Traces of partition Eisenstein series
Tewodros Amdeberhan, Michael Griffin, Ken Ono, Ajit Singh
TL;DR
The paper introduces partition Eisenstein series $G_\lambda(\tau)$ and their traces $\mathrm{Tr}_k(\phi;\tau)$, showing they capture holomorphic parts of symmetric functions of inverse lattice points and the even crank moments via explicit generating functions. By applying Pólya’s cycle index framework to the Weierstrass $\sigma$-function, it proves that the quantities $e_k(\Lambda_\tau(0))$ are expressed as polynomials in Eisenstein series and that their holomorphic parts coincide with partition traces, delivering Theorem 1. It then establishes a deep link between crank moments and these traces (Theorem 2), providing explicit expansions and polynomial representations, including Corollary 1 with concrete examples and Lambert-series connections.
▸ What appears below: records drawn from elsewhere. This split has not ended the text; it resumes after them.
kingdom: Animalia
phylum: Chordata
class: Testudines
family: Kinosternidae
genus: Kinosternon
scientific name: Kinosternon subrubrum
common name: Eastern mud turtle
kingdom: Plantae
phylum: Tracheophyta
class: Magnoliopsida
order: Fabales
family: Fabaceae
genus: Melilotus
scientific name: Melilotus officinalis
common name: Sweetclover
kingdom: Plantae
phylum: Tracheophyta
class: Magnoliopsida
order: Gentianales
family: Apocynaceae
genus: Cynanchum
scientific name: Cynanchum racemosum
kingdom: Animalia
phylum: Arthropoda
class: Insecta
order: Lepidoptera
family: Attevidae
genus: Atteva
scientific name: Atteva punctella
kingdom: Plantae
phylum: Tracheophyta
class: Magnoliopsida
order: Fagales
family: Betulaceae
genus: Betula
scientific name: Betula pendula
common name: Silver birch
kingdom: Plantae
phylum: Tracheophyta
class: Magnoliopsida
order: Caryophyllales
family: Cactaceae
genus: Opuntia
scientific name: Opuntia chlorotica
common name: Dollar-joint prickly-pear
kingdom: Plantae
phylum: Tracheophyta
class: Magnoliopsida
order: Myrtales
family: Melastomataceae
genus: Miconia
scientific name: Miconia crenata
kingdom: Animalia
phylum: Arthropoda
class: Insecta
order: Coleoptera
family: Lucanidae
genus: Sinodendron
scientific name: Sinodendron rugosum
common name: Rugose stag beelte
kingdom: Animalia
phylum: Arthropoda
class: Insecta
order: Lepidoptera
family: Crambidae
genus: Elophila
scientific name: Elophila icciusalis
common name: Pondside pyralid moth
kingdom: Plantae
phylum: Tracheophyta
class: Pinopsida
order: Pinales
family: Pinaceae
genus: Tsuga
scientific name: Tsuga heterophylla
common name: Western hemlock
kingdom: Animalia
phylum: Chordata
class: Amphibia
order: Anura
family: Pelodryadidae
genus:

Finally, the authors develop a general Jacobi-form framework with torsional divisors (Theorem 3), showing that Taylor coefficients of meromorphic Jacobi forms factor through traces of partition Eisenstein series, thus unifying partition combinatorics, modular objects, and Jacobi form theory in a broad spectral setting.$
Abstract
We study "partition Eisenstein series", extensions of the Eisenstein series $G_{2k}(τ),$ defined by $$λ=(1^{m_1}, 2^{m_2},\dots, k^{m_k}) \vdash k \ \ \ \ \ \longmapsto \ \ \ \ \ G_λ(τ):= G_2(τ)^{m_1} G_4(τ)^{m_2}\cdots G_{2k}(τ)^{m_k}. $$ For functions $φ: \mathcal{P}\rightarrow \mathbb{C}$ on partitions, the weight $2k$ "partition Eisenstein trace" is the quasimodular form $$ {\mathrm{Tr}}_k(φ;τ):=\sum_{λ\vdash k} φ(λ)G_λ(τ). $$ These traces give explicit formulas for some well-known generating functions, such as the $k$th elementary symmetric functions of the inverse points of 2-dimensional complex lattices $\mathbb{Z}\oplus \mathbb{Z}τ,$ as well as the $2k$th power moments of the Andrews-Garvan crank function. To underscore the ubiquity of such traces, we show that their generalizations give the Taylor coefficients of generic Jacobi forms with torsional divisor.